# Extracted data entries
------------------------

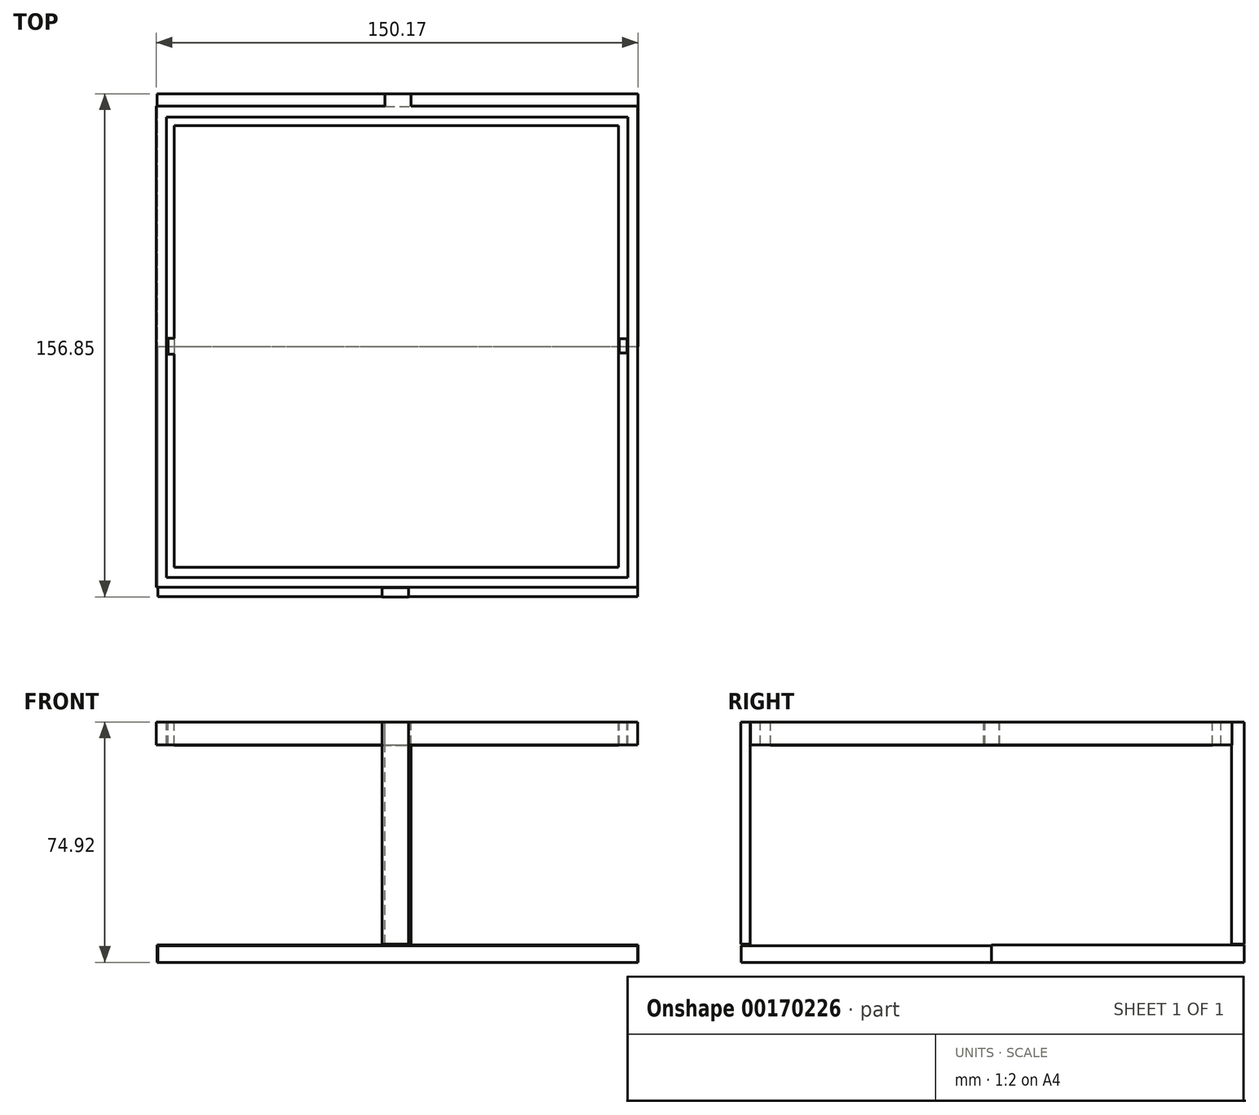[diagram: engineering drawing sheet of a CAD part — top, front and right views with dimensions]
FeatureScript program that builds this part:
annotation { "Feature Type Name" : "Feature", "Feature Type Description" : "" }
export const myFeature = defineFeature(function(context is Context, id is Id, definition is map)
    precondition{}
    {
        {
            var Q0;
            Q0=qCreatedBy(makeId("Top.planeOp"),FACE);
            var sketch = newSketch(context, id + "F0", { "sketchPlane" : qUnion([Q0])});
            skLineSegment(sketch, "E0.bottom", {"start": v(-75.11, 74.92) * mm, "end": v(74.92, 74.92) * mm});
            skLineSegment(sketch, "E0.top", {"start": v(-75.11, -75.11) * mm, "end": v(74.92, -75.11) * mm});
            skLineSegment(sketch, "E0.left", {"start": v(-75.11, 74.92) * mm, "end": v(-75.11, -75.11) * mm});
            skLineSegment(sketch, "E0.right", {"start": v(74.92, 74.92) * mm, "end": v(74.92, -75.11) * mm});
            skLineSegment(sketch, "E1.bottom", {"start": v(-71.86, 71.48) * mm, "end": v(71.86, 71.48) * mm});
            skLineSegment(sketch, "E1.top", {"start": v(-71.86, -72.05) * mm, "end": v(71.86, -72.05) * mm});
            skLineSegment(sketch, "E1.left", {"start": v(-71.86, 71.48) * mm, "end": v(-71.86, -72.05) * mm});
            skLineSegment(sketch, "E1.right", {"start": v(71.86, 71.48) * mm, "end": v(71.86, -72.05) * mm});
            skLineSegment(sketch, "E2.bottom", {"start": v(-68.8, 68.99) * mm, "end": v(69.37, 68.99) * mm});
            skLineSegment(sketch, "E2.top", {"start": v(-68.8, -69.18) * mm, "end": v(69.37, -69.18) * mm});
            skLineSegment(sketch, "E2.left", {"start": v(-68.8, 68.99) * mm, "end": v(-68.8, -69.18) * mm});
            skLineSegment(sketch, "E2.right", {"start": v(69.37, 68.99) * mm, "end": v(69.37, -69.18) * mm});
            skLineSegment(sketch, "E3.bottom", {"start": v(-2.58, 71.48) * mm, "end": v(2.58, 71.48) * mm});
            skLineSegment(sketch, "E3.top", {"start": v(-2.58, 68.99) * mm, "end": v(2.58, 68.99) * mm});
            skLineSegment(sketch, "E3.left", {"start": v(-2.58, 71.48) * mm, "end": v(-2.58, 68.99) * mm});
            skLineSegment(sketch, "E3.right", {"start": v(2.58, 71.48) * mm, "end": v(2.58, 68.99) * mm});
            skLineSegment(sketch, "E4.bottom", {"start": v(2.58, -69.18) * mm, "end": v(-2.58, -69.18) * mm});
            skLineSegment(sketch, "E4.top", {"start": v(2.58, -72.05) * mm, "end": v(-2.58, -72.05) * mm});
            skLineSegment(sketch, "E4.left", {"start": v(2.58, -69.18) * mm, "end": v(2.58, -72.05) * mm});
            skLineSegment(sketch, "E4.right", {"start": v(-2.58, -69.18) * mm, "end": v(-2.58, -72.05) * mm});
            skSolve(sketch);
        }
        {
            var Q0;
            Q0 = qSketchRegion(id + "F0", true);
            extrude(context, id + "F1", {"entities" : qUnion([Q0]), "oppositeDirection" : true, "depth" : 7.2 * mm});
        }
        {
            var Q0;
            Q0=qCreatedBy(makeId("Top.planeOp"),FACE);
            var sketch = newSketch(context, id + "F2", { "sketchPlane" : qUnion([Q0])});
            skLineSegment(sketch, "E5.bottom", {"start": v(-69.48, 68.8) * mm, "end": v(68.99, 68.8) * mm});
            skLineSegment(sketch, "E5.top", {"start": v(-69.48, -68.9) * mm, "end": v(68.99, -68.9) * mm});
            skLineSegment(sketch, "E5.left", {"start": v(-69.48, 68.8) * mm, "end": v(-69.48, -68.9) * mm});
            skLineSegment(sketch, "E5.right", {"start": v(68.99, 68.8) * mm, "end": v(68.99, -68.9) * mm});
            skSolve(sketch);
        }
        {
            var Q0;
            Q0 = qSketchRegion(id + "F2", true);
            extrude(context, id + "F3", {"entities" : qUnion([Q0]), "oppositeDirection" : true, "depth" : 7.3 * mm});
        }
        {
            var Q0;
            Q0=qCreatedBy(makeId("Top.planeOp"),FACE);
            var sketch = newSketch(context, id + "F4", { "sketchPlane" : qUnion([Q0])});
            skLineSegment(sketch, "E6.bottom", {"start": v(-71.4, 2.53) * mm, "end": v(-69.48, 2.53) * mm});
            skLineSegment(sketch, "E6.top", {"start": v(-71.4, -2.45) * mm, "end": v(-69.48, -2.45) * mm});
            skLineSegment(sketch, "E6.left", {"start": v(-71.4, 2.53) * mm, "end": v(-71.4, -2.45) * mm});
            skLineSegment(sketch, "E6.right", {"start": v(-69.48, 2.53) * mm, "end": v(-69.48, -2.45) * mm});
            skLineSegment(sketch, "E7.bottom", {"start": v(69.18, 2.34) * mm, "end": v(71.67, 2.34) * mm});
            skLineSegment(sketch, "E7.top", {"start": v(69.18, -2.07) * mm, "end": v(71.67, -2.07) * mm});
            skLineSegment(sketch, "E7.left", {"start": v(69.18, 2.34) * mm, "end": v(69.18, -2.07) * mm});
            skLineSegment(sketch, "E7.right", {"start": v(71.67, 2.34) * mm, "end": v(71.67, -2.07) * mm});
            skSolve(sketch);
        }
        {
            var Q0;
            Q0 = qSketchRegion(id + "F4", true);
            extrude(context, id + "F5", {"entities" : qUnion([Q0]), "operationType" : NewBodyOperationType.ADD, "oppositeDirection" : true, "depth" : 7.2 * mm});
        }
        {
            var Q0;
            Q0=qCreatedBy(makeId("Top.planeOp"),FACE);
            var sketch = newSketch(context, id + "F6", { "sketchPlane" : qUnion([Q0])});
            skLineSegment(sketch, "E8.bottom", {"start": v(-3.8, 74.73) * mm, "end": v(4.25, 74.73) * mm});
            skLineSegment(sketch, "E8.top", {"start": v(-3.8, 78.75) * mm, "end": v(4.25, 78.75) * mm});
            skLineSegment(sketch, "E8.left", {"start": v(-3.8, 74.73) * mm, "end": v(-3.8, 78.75) * mm});
            skLineSegment(sketch, "E8.right", {"start": v(4.25, 74.73) * mm, "end": v(4.25, 78.75) * mm});
            skLineSegment(sketch, "E9.bottom", {"start": v(-4.75, -75.23) * mm, "end": v(3.49, -75.23) * mm});
            skLineSegment(sketch, "E9.top", {"start": v(-4.75, -78.1) * mm, "end": v(3.49, -78.1) * mm});
            skLineSegment(sketch, "E9.left", {"start": v(-4.75, -75.23) * mm, "end": v(-4.75, -78.1) * mm});
            skLineSegment(sketch, "E9.right", {"start": v(3.49, -75.23) * mm, "end": v(3.49, -78.1) * mm});
            skSolve(sketch);
        }
        {
            var Q0;
            Q0 = qSketchRegion(id + "F6", true);
            extrude(context, id + "F7", {"entities" : qUnion([Q0]), "operationType" : NewBodyOperationType.ADD, "oppositeDirection" : true, "depth" : 69.3 * mm});
        }
        {
            var Q0;
            Q0=qCreatedBy(makeId("Front.planeOp"),FACE);
            var sketch = newSketch(context, id + "F8", { "sketchPlane" : qUnion([Q0])});
            skLineSegment(sketch, "E10.bottom", {"start": v(-74.79, -69.56) * mm, "end": v(75.06, -69.56) * mm});
            skLineSegment(sketch, "E10.top", {"start": v(-74.79, -74.92) * mm, "end": v(75.06, -74.92) * mm});
            skLineSegment(sketch, "E10.left", {"start": v(-74.79, -69.56) * mm, "end": v(-74.79, -74.92) * mm});
            skLineSegment(sketch, "E10.right", {"start": v(75.06, -69.56) * mm, "end": v(75.06, -74.92) * mm});
            skSolve(sketch);
        }
        {
            var Q0;
            Q0 = qSketchRegion(id + "F8", true);
            extrude(context, id + "F9", {"entities" : qUnion([Q0]), "oppositeDirection" : true, "depth" : 78.7 * mm});
        }
        {
            var Q0;
            Q0=qCreatedBy(makeId("Front.planeOp"),FACE);
            var sketch = newSketch(context, id + "F10", { "sketchPlane" : qUnion([Q0])});
            skLineSegment(sketch, "E11.bottom", {"start": v(-74.57, -69.76) * mm, "end": v(74.9, -69.76) * mm});
            skLineSegment(sketch, "E11.top", {"start": v(-74.57, -74.92) * mm, "end": v(74.9, -74.92) * mm});
            skLineSegment(sketch, "E11.left", {"start": v(-74.57, -69.76) * mm, "end": v(-74.57, -74.92) * mm});
            skLineSegment(sketch, "E11.right", {"start": v(74.9, -69.76) * mm, "end": v(74.9, -74.92) * mm});
            skSolve(sketch);
        }
        {
            var Q0;
            Q0 = qSketchRegion(id + "F10", true);
            extrude(context, id + "F11", {"entities" : qUnion([Q0]), "operationType" : NewBodyOperationType.ADD, "depth" : 78 * mm});
        }
    });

------------------------

# TO DO
Pick out each line of the material that contains the string "NewBodyOperationType", and copy those lines.

# FINISHED EXERCISE
            extrude(context, id + "F5", {"entities" : qUnion([Q0]), "operationType" : NewBodyOperationType.ADD, "oppositeDirection" : true, "depth" : 7.2 * mm});
            extrude(context, id + "F7", {"entities" : qUnion([Q0]), "operationType" : NewBodyOperationType.ADD, "oppositeDirection" : true, "depth" : 69.3 * mm});
            extrude(context, id + "F11", {"entities" : qUnion([Q0]), "operationType" : NewBodyOperationType.ADD, "depth" : 78 * mm});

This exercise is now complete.